Stored data:
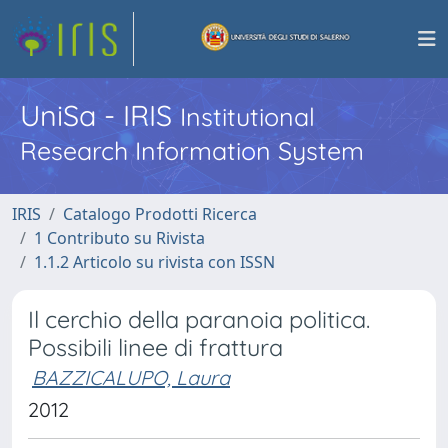
UniSa - IRIS
Institutional
Research Information System
IRIS
Catalogo Prodotti Ricerca
1 Contributo su Rivista
1.1.2 Articolo su rivista con ISSN
Il cerchio della paranoia politica.
Possibili linee di frattura
BAZZICALUPO, Laura
2012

Aim of the task: Recast the lines above as a numbered list, omitting any blank lines and excluding the pictures.

Result of this exercise:
1. UniSa - IRIS
2. Institutional
3. Research Information System
4. IRIS
5. Catalogo Prodotti Ricerca
6. 1 Contributo su Rivista
7. 1.1.2 Articolo su rivista con ISSN
8. Il cerchio della paranoia politica.
9. Possibili linee di frattura
10. BAZZICALUPO, Laura
11. 2012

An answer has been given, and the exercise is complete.